A bag contains 5 yellow blocks, 2 green blocks and 3 blue blocks. If you choose one block and then another block without putting the first one back in the bag, what is the probability that the first block will be green and the second will be yellow

Answer 1

The probability that the first block will be green and the second will be yellow is
`(1)/(9)` or 0.111.

Explanation:

We are given that a bag contains 5 yellow blocks, 2 green blocks and 3 blue blocks.

Also, we choose one block and then another block without putting the first one back in the bag.
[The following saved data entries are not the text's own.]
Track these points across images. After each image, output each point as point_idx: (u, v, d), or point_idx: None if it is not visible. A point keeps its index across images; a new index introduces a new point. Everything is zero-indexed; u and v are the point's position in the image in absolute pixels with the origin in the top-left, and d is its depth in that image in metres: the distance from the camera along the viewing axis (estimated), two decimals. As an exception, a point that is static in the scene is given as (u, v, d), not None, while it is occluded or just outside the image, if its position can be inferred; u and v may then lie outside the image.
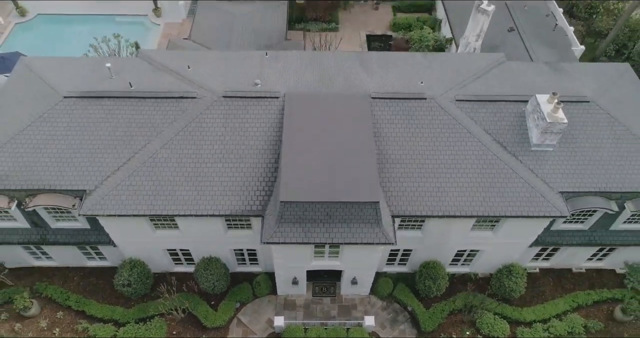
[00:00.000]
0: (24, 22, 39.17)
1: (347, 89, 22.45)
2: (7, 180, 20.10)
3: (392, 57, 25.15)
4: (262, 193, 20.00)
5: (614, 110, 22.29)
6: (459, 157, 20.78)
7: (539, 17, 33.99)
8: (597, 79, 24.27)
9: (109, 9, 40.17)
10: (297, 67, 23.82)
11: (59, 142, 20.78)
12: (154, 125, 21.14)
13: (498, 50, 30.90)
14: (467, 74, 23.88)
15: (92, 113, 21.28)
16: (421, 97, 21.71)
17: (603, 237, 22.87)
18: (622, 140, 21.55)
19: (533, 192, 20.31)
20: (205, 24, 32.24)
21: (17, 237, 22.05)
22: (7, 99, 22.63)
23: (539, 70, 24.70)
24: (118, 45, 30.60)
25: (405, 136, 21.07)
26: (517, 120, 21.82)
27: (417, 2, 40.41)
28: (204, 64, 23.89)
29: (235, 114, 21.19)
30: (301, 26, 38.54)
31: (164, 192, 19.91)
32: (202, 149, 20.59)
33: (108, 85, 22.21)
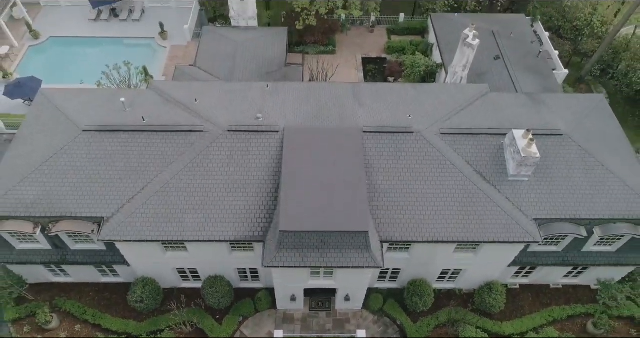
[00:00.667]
0: (37, 44, 41.21)
1: (341, 122, 24.53)
2: (33, 208, 22.21)
3: (384, 89, 27.23)
4: (263, 221, 22.10)
5: (585, 143, 24.36)
6: (442, 187, 22.85)
7: (524, 44, 36.01)
8: (572, 110, 26.34)
9: (117, 32, 42.26)
10: (296, 100, 25.88)
11: (79, 172, 22.87)
12: (165, 157, 23.24)
13: (484, 78, 33.00)
14: (452, 105, 25.95)
15: (109, 145, 23.38)
16: (409, 131, 23.77)
17: (575, 257, 24.98)
18: (591, 171, 23.61)
19: (509, 219, 22.39)
20: (209, 52, 34.27)
21: (40, 258, 24.18)
22: (30, 129, 24.73)
23: (520, 101, 26.78)
24: (128, 72, 32.62)
25: (394, 168, 23.15)
26: (496, 152, 23.90)
27: (410, 26, 42.44)
28: (209, 97, 25.98)
29: (238, 147, 23.28)
30: (300, 49, 40.60)
31: (175, 219, 22.01)
32: (208, 180, 22.67)
33: (123, 119, 24.30)
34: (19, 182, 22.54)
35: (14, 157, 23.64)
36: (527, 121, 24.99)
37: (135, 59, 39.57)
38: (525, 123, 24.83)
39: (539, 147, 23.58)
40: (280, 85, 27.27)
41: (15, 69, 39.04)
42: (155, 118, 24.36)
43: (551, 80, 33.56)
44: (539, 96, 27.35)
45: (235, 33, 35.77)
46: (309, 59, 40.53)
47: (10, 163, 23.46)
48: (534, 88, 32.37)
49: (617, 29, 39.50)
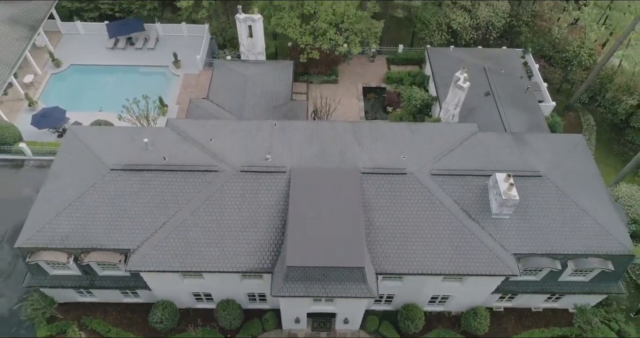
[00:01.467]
0: (59, 72, 44.01)
1: (342, 162, 27.22)
2: (67, 240, 24.98)
3: (381, 128, 29.94)
4: (271, 253, 24.83)
5: (562, 183, 27.02)
6: (432, 224, 25.53)
7: (514, 79, 38.64)
8: (552, 150, 28.99)
9: (133, 60, 45.04)
10: (301, 139, 28.58)
11: (108, 208, 25.63)
12: (184, 194, 25.98)
13: (475, 113, 35.65)
14: (443, 146, 28.65)
15: (134, 183, 26.13)
16: (402, 172, 26.45)
17: (552, 286, 27.65)
18: (566, 210, 26.27)
19: (491, 254, 25.07)
20: (221, 86, 36.99)
21: (71, 282, 26.98)
22: (61, 165, 27.53)
23: (505, 142, 29.44)
24: (147, 105, 35.35)
25: (389, 206, 25.84)
26: (481, 192, 26.57)
27: (409, 56, 45.10)
28: (223, 136, 28.74)
29: (250, 186, 26.00)
30: (305, 78, 43.32)
31: (193, 252, 24.76)
32: (223, 216, 25.40)
33: (146, 158, 27.06)
34: (54, 217, 25.32)
35: (49, 192, 26.43)
36: (510, 162, 27.66)
37: (150, 87, 42.85)
38: (508, 164, 27.51)
39: (519, 188, 26.28)
40: (287, 124, 30.01)
41: (39, 97, 41.85)
42: (175, 157, 27.12)
43: (538, 116, 36.19)
44: (522, 136, 30.01)
45: (244, 67, 38.47)
46: (312, 88, 43.28)
47: (45, 198, 26.25)
48: (521, 124, 35.00)
49: (604, 62, 42.19)
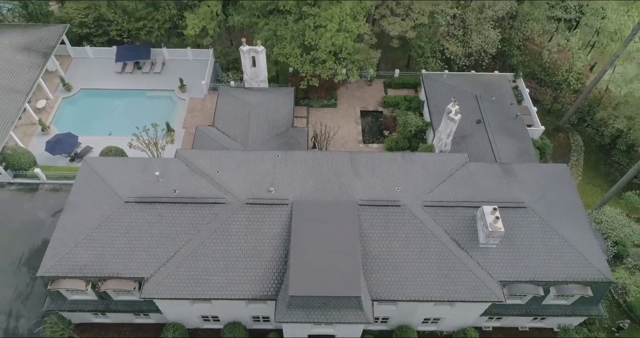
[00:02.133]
0: (70, 96, 45.94)
1: (341, 194, 29.16)
2: (86, 269, 26.95)
3: (377, 159, 31.90)
4: (275, 282, 26.80)
5: (545, 214, 29.01)
6: (423, 253, 27.50)
7: (504, 106, 40.59)
8: (537, 181, 30.97)
9: (141, 84, 46.96)
10: (302, 171, 30.53)
11: (122, 238, 27.60)
12: (194, 225, 27.94)
13: (467, 140, 37.63)
14: (435, 177, 30.63)
15: (147, 215, 28.09)
16: (396, 204, 28.42)
17: (536, 309, 29.66)
18: (549, 240, 28.26)
19: (478, 281, 27.04)
20: (226, 113, 38.93)
21: (88, 307, 28.97)
22: (78, 197, 29.52)
23: (493, 172, 31.43)
24: (155, 133, 37.26)
25: (384, 236, 27.81)
26: (469, 222, 28.55)
27: (405, 81, 47.05)
28: (229, 167, 30.69)
29: (255, 217, 27.97)
30: (305, 102, 45.28)
31: (202, 280, 26.72)
32: (230, 246, 27.37)
33: (157, 190, 29.03)
34: (73, 247, 27.31)
35: (67, 223, 28.41)
36: (497, 193, 29.65)
37: (157, 111, 44.88)
38: (495, 195, 29.50)
39: (505, 218, 28.28)
40: (289, 154, 31.97)
41: (51, 121, 43.77)
42: (184, 189, 29.09)
43: (526, 143, 38.15)
44: (509, 167, 31.98)
45: (248, 95, 40.40)
46: (313, 112, 45.25)
47: (64, 228, 28.24)
48: (510, 151, 36.94)
49: (591, 86, 44.18)
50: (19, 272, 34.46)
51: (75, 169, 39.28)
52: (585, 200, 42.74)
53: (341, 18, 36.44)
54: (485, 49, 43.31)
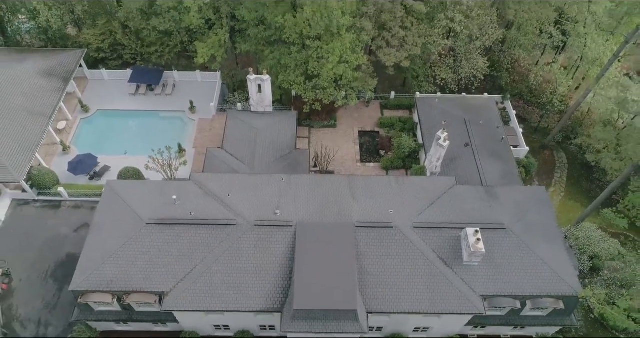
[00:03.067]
0: (87, 117, 49.22)
1: (339, 216, 32.45)
2: (112, 284, 30.26)
3: (373, 183, 35.20)
4: (280, 296, 30.10)
5: (523, 234, 32.32)
6: (413, 270, 30.79)
7: (491, 129, 43.84)
8: (517, 203, 34.26)
9: (154, 105, 50.25)
10: (304, 194, 33.80)
11: (145, 256, 30.90)
12: (208, 245, 31.25)
13: (456, 163, 40.90)
14: (424, 200, 33.94)
15: (166, 236, 31.41)
16: (389, 226, 31.73)
17: (515, 320, 32.98)
18: (526, 258, 31.56)
19: (462, 295, 30.34)
20: (234, 136, 42.20)
21: (112, 317, 32.33)
22: (103, 218, 32.82)
23: (478, 195, 34.72)
24: (169, 156, 40.52)
25: (378, 254, 31.11)
26: (455, 242, 31.85)
27: (400, 102, 50.33)
28: (239, 190, 33.99)
29: (262, 238, 31.28)
30: (307, 123, 48.56)
31: (216, 294, 30.03)
32: (240, 264, 30.67)
33: (174, 212, 32.33)
34: (100, 264, 30.61)
35: (94, 243, 31.72)
36: (480, 215, 32.96)
37: (169, 131, 48.19)
38: (478, 217, 32.81)
39: (487, 239, 31.58)
40: (292, 178, 35.30)
41: (71, 141, 47.06)
42: (199, 211, 32.40)
43: (510, 165, 41.38)
44: (492, 190, 35.29)
45: (254, 118, 43.66)
46: (314, 132, 48.55)
47: (91, 247, 31.54)
48: (495, 173, 40.17)
49: (573, 109, 47.41)
50: (46, 284, 37.72)
51: (95, 187, 42.82)
52: (567, 215, 46.22)
53: (341, 51, 39.71)
54: (475, 75, 46.52)
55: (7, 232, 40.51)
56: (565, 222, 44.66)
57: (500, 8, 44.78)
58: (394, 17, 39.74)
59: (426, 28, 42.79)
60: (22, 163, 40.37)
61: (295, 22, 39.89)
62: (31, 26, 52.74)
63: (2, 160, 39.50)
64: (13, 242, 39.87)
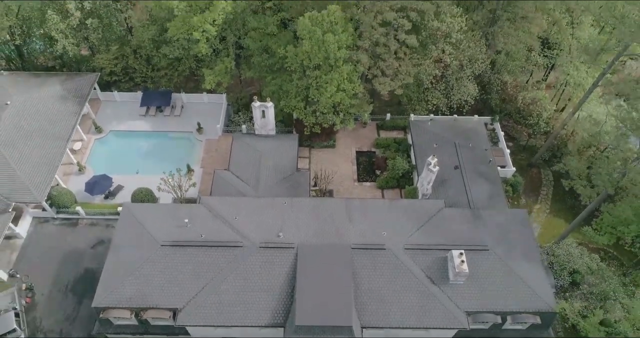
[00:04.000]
0: (101, 137, 52.34)
1: (338, 238, 35.55)
2: (130, 301, 33.39)
3: (368, 205, 38.31)
4: (283, 312, 33.22)
5: (505, 255, 35.42)
6: (403, 288, 33.89)
7: (480, 152, 46.89)
8: (500, 225, 37.36)
9: (163, 126, 53.35)
10: (305, 217, 36.90)
11: (160, 275, 34.03)
12: (217, 265, 34.37)
13: (446, 185, 43.95)
14: (416, 221, 37.07)
15: (179, 256, 34.53)
16: (382, 248, 34.84)
17: (497, 333, 36.06)
18: (506, 277, 34.66)
19: (447, 311, 33.45)
20: (239, 159, 45.30)
21: (130, 330, 35.45)
22: (121, 240, 35.95)
23: (464, 217, 37.85)
24: (179, 178, 43.64)
25: (372, 274, 34.21)
26: (442, 262, 34.95)
27: (395, 124, 53.40)
28: (245, 212, 37.12)
29: (267, 258, 34.39)
30: (307, 144, 51.63)
31: (226, 310, 33.14)
32: (247, 282, 33.79)
33: (187, 234, 35.45)
34: (120, 283, 33.74)
35: (113, 263, 34.85)
36: (466, 237, 36.08)
37: (178, 151, 51.33)
38: (464, 239, 35.93)
39: (471, 259, 34.66)
40: (294, 201, 38.43)
41: (86, 160, 50.15)
42: (208, 234, 35.53)
43: (497, 187, 44.43)
44: (478, 212, 38.41)
45: (258, 141, 46.74)
46: (314, 152, 51.68)
47: (111, 267, 34.68)
48: (482, 194, 43.20)
49: (557, 131, 50.55)
50: (66, 298, 40.85)
51: (110, 206, 45.95)
52: (552, 231, 49.32)
53: (339, 81, 42.81)
54: (466, 99, 49.58)
55: (29, 249, 43.67)
56: (550, 238, 47.79)
57: (490, 38, 47.81)
58: (388, 50, 42.78)
59: (418, 57, 45.85)
60: (42, 184, 43.51)
61: (296, 53, 42.97)
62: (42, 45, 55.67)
63: (24, 182, 42.68)
64: (35, 258, 43.04)
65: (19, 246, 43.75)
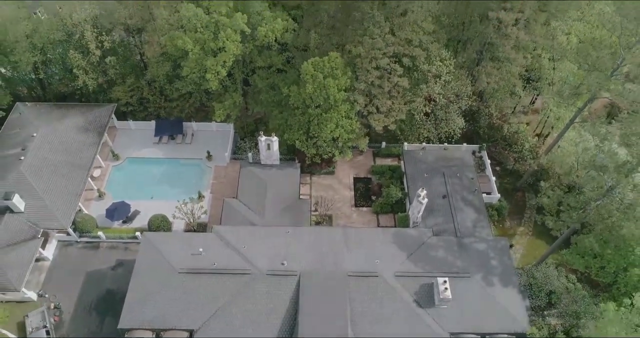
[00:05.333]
0: (118, 164, 56.63)
1: (335, 266, 39.85)
2: (152, 323, 37.74)
3: (363, 234, 42.64)
4: (287, 333, 37.48)
5: (485, 281, 39.72)
6: (394, 312, 38.18)
7: (466, 181, 51.16)
8: (482, 253, 41.70)
9: (175, 153, 57.62)
10: (306, 245, 41.20)
11: (178, 299, 38.36)
12: (229, 290, 38.67)
13: (434, 213, 48.18)
14: (406, 250, 41.38)
15: (195, 282, 38.84)
16: (375, 275, 39.14)
17: (479, 351, 40.40)
18: (487, 301, 38.99)
19: (433, 333, 37.76)
20: (247, 188, 49.58)
21: (150, 348, 39.80)
22: (142, 267, 40.28)
23: (450, 245, 42.21)
24: (192, 206, 47.94)
25: (366, 299, 38.49)
26: (428, 288, 39.25)
27: (390, 152, 57.67)
28: (253, 242, 41.47)
29: (273, 284, 38.71)
30: (309, 170, 55.89)
31: (237, 331, 37.45)
32: (255, 306, 38.10)
33: (201, 262, 39.78)
34: (142, 307, 38.08)
35: (136, 287, 39.19)
36: (450, 265, 40.43)
37: (189, 177, 55.58)
38: (449, 266, 40.27)
39: (454, 285, 38.95)
40: (297, 230, 42.77)
41: (105, 186, 54.45)
42: (220, 261, 39.86)
43: (481, 214, 48.64)
44: (462, 241, 42.76)
45: (264, 170, 51.04)
46: (315, 179, 55.93)
47: (134, 292, 39.01)
48: (468, 222, 47.40)
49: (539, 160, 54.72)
50: (90, 316, 45.10)
51: (128, 230, 50.21)
52: (534, 252, 53.44)
53: (338, 119, 47.11)
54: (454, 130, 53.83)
55: (55, 270, 47.97)
56: (532, 259, 51.95)
57: (475, 76, 52.02)
58: (382, 91, 47.06)
59: (411, 94, 50.13)
60: (67, 211, 47.86)
61: (299, 93, 47.27)
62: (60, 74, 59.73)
63: (51, 210, 47.01)
64: (61, 279, 47.33)
65: (46, 268, 48.06)
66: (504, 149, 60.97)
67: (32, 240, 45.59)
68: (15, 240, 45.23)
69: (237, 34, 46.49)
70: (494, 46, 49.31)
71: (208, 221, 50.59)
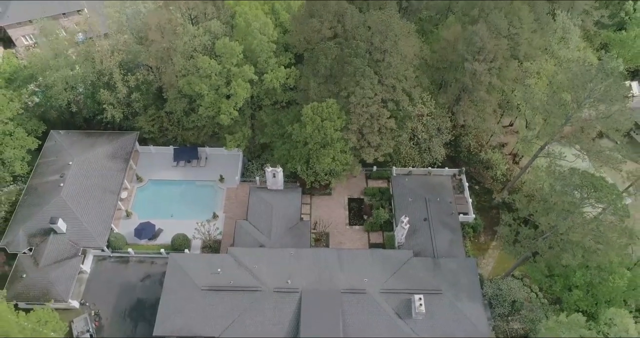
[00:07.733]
0: (142, 186, 64.52)
1: (331, 284, 48.09)
2: (181, 331, 46.16)
3: (355, 254, 50.83)
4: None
5: (454, 297, 48.02)
6: (379, 323, 46.51)
7: (445, 205, 59.12)
8: (452, 271, 49.90)
9: (191, 175, 65.44)
10: (307, 265, 49.37)
11: (201, 312, 46.72)
12: (242, 305, 47.01)
13: (416, 234, 56.26)
14: (390, 269, 49.58)
15: (215, 298, 47.17)
16: (363, 292, 47.42)
17: (448, 353, 48.92)
18: (455, 314, 47.34)
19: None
20: (256, 211, 57.54)
21: (178, 350, 48.37)
22: (171, 283, 48.58)
23: (427, 265, 50.42)
24: (209, 228, 56.03)
25: (355, 312, 46.81)
26: (407, 302, 47.59)
27: (381, 174, 65.45)
28: (262, 261, 49.66)
29: (279, 301, 47.01)
30: (309, 192, 63.79)
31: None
32: (265, 319, 46.46)
33: (219, 280, 48.05)
34: (173, 317, 46.46)
35: (166, 302, 47.52)
36: (425, 283, 48.69)
37: (204, 197, 63.54)
38: (424, 284, 48.54)
39: (428, 301, 47.25)
40: (299, 252, 50.94)
41: (131, 207, 62.41)
42: (236, 280, 48.13)
43: (457, 235, 56.70)
44: (437, 261, 50.97)
45: (269, 195, 58.99)
46: (314, 199, 63.86)
47: (164, 305, 47.36)
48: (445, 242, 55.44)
49: (513, 181, 62.67)
50: (125, 322, 53.53)
51: (153, 247, 58.34)
52: (503, 265, 61.50)
53: (334, 154, 54.93)
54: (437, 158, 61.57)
55: (92, 282, 56.26)
56: (501, 271, 60.17)
57: (456, 112, 59.54)
58: (372, 130, 54.73)
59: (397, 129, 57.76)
60: (102, 231, 56.01)
61: (300, 131, 54.93)
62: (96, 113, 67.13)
63: (89, 231, 55.20)
64: (98, 289, 55.65)
65: (85, 280, 56.34)
66: (482, 170, 68.76)
67: (74, 258, 53.84)
68: (60, 258, 53.48)
69: (246, 82, 53.97)
70: (469, 90, 56.76)
71: (222, 238, 58.71)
Firstly, as we know that Probability of any event is given by ;

Probability of an event =
`\frac{\text{Favorable number of outcomes}}{\text{Total number of outcomes}}`

SO, Probability that the first block will be green =
`\frac{\text{Number of green blocks}}{\text{Total blocks in the bag}}`

Here, Number of green blocks = 2

Total number of blocks in bag = 5 yellow + 2 green + 3 blue = 10 blocks

So, Probability that the first block will be green =
`(2)/(10)`

Similarly, Probability that the second block will be yellow =

`\frac{\text{Number of yellow blocks}}{\text{Total number of remaining blocks in the bag}}`

Here, Number of yellow blocks = 5

Total number of remaining blocks in bag = 10 - 1 = 9 blocks {because we haven't put the block back after choosing the first}

So, Probability that the second block will be yellow =
`(5)/(9)`

Now, Probability that the first block will be green and the second will be yellow =
`(2)/(10) * (5)/(9)`

=
`(1)/(9)` = 0.111

Hence, the required probability is 0.111.